Ce fut La Fayette qui, par son ami, le député Emmery, poussa l’Assemblée aux mesures fausses et violentes qu’elle prit contre l’armée, se faisant partie, et non juge. — Partie, au profit de qui ? De la contre-révolution.

Le 6 août, La Fayette fit proposer par Emmery, décréter par l’Assemblée, que, pour vérifier les comptes tenus par les officiers, le roi nommerait des inspecteurs choisis parmi les officiers, qu’on n’infligerait aux soldats de congés infamants qu’après un jugement selon les formes anciennes, c’est-à-dire porté par les officiers. Le soldat avait son recours au roi, c’est-à-dire au ministre (officier lui-même), ou bien à l’Assemblée nationale, qui apparemment allait quitter ses travaux immenses pour se faire juge des soldats.

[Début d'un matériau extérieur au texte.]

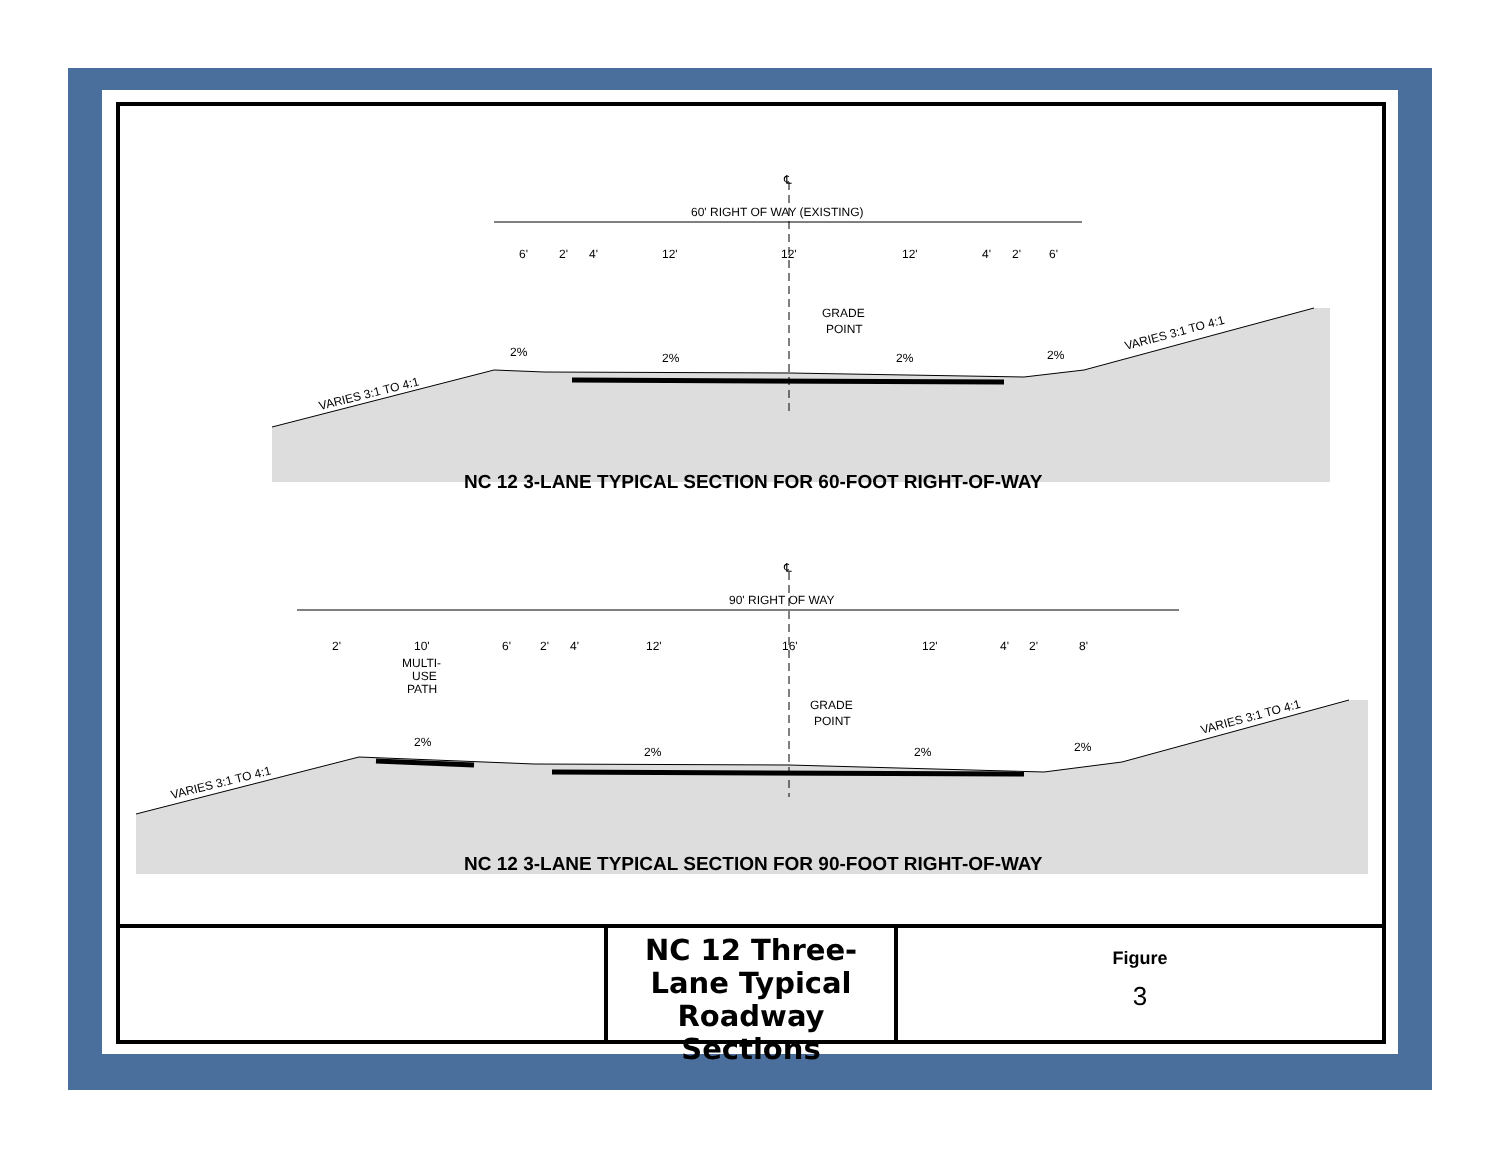℄
60' RIGHT OF WAY (EXISTING)
6'
2'
4'
12'
12'
12'
4'
2'
6'
GRADE
POINT
2%
2%
2%
2%
VARIES 3:1 TO 4:1
VARIES 3:1 TO 4:1
NC 12 3-LANE TYPICAL SECTION FOR 60-FOOT RIGHT-OF-WAY
℄
90' RIGHT OF WAY
2'
10'
MULTI-
USE
PATH
6'
2'
4'
12'
16'
12'
4'
2'
8'
GRADE
POINT
2%
2%
2%
2%
VARIES 3:1 TO 4:1
VARIES 3:1 TO 4:1
NC 12 3-LANE TYPICAL SECTION FOR 90-FOOT RIGHT-OF-WAY
NC 12 Three-Lane Typical Roadway Sections
Figure
3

Ce décret n’était qu’une arme qu’on se ménageait. On avait hâte de frapper un coup. Rendu le 6, il fut sanctionné le 7 par le roi. Le 8, M. de La Fayette écrivit à M. de Bouille, qui devait frapper le coup. C’est le mot même dont il se sert, qu’il répète plusieurs fois[1].

  1. Mémoires de La Fayette, lettre portant la date du 18 août 1790, t. III, p. 135. — Je regrette que les historiens français et suisses aient généralement ou omis ou défiguré l’affaire de Châteauvieux.